Mom - "You're right maybe you could work with your Uncle. He needs computer
help from time to time."

Me- "Good idea. I'll have one of my engineers call him and see if we can
help."

Mom - "Good. Maybe they can get work also."

Me - "You're the best."

------
SabrinaDent
This is a great list but it strikes me as just a list of The Realities. The
_harsh_ bit is that you will work 80 hours a week for weeks and months for no
money, that you will prioritise your coding and design time over friends and
family and may loose some along the way, that you will fund marketing with
your rent and servers with your food budget, and that _if_ you are successful
in doing this you are statistically likely to be a rather disappointing
"profitable small business" rather than the internet rockstar Social Network
sensation your friends associate with entrepreneurship.

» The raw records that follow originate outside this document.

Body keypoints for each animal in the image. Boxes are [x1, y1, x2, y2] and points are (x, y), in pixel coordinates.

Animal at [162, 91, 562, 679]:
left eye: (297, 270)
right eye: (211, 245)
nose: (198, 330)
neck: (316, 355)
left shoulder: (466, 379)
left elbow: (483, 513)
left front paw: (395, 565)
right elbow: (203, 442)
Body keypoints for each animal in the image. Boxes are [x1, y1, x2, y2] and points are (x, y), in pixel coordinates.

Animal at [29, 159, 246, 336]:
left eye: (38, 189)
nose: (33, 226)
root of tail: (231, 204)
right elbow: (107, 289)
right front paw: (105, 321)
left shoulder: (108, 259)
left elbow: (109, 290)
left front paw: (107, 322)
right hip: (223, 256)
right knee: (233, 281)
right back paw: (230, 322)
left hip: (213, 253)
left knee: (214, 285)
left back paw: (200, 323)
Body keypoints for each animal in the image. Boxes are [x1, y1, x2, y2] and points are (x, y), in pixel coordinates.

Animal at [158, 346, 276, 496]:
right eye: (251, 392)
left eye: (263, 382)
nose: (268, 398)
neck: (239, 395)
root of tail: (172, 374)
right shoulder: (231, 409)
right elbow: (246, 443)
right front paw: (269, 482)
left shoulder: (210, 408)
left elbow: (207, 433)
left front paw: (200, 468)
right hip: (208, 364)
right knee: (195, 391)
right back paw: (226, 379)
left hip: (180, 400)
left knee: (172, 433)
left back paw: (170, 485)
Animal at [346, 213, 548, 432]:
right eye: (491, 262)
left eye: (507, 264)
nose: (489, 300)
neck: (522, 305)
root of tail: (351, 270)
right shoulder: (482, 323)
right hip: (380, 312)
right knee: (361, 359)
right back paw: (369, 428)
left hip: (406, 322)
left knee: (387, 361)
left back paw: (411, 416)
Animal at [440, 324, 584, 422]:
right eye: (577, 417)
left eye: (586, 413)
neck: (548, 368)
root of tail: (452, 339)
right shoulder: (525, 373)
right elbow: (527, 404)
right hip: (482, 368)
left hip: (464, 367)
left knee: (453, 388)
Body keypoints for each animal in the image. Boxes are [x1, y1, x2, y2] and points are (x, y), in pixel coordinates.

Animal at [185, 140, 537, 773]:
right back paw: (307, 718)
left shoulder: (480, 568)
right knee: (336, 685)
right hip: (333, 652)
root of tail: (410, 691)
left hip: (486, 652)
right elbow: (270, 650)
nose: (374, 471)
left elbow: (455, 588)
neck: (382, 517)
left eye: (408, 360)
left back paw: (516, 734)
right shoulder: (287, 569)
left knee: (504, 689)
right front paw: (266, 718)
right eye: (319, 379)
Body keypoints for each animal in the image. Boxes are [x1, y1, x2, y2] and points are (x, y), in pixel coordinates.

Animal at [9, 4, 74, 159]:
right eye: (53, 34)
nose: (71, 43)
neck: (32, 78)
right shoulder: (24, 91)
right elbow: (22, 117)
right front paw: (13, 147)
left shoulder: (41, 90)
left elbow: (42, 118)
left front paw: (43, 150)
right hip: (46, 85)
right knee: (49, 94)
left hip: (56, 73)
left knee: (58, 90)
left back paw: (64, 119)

The nice bit is that if you have your feet planted firmly on the ground, all
of that is probably OK with you.

------
sdh
"There are forces outside your control"

This one is huge. You have to persevere and not let things get to you. At a
micro level this will cause all sorts of unexpected and frustrating challenges
for your new venture and you'll just have to roll with the punches. If you're
the typical OCD entrepreneur, you'll have to be extra careful to avoid digging
too deeply and for too long into why one of these happened.

I'd say this is one of the primary causes of entrepreneur insanity.

You got scored on. Forget it and get ready for the next challenge.

------
danielharan
"Everything Takes Twice As Long...If It Even Happens"

HAHAHA. I wish! So far, everything's taken 5-10 times longer than what I
hoped.

------
tav
Please crop the number "11" out of the title. Thanks!

<http://ycombinator.com/newsguidelines.html>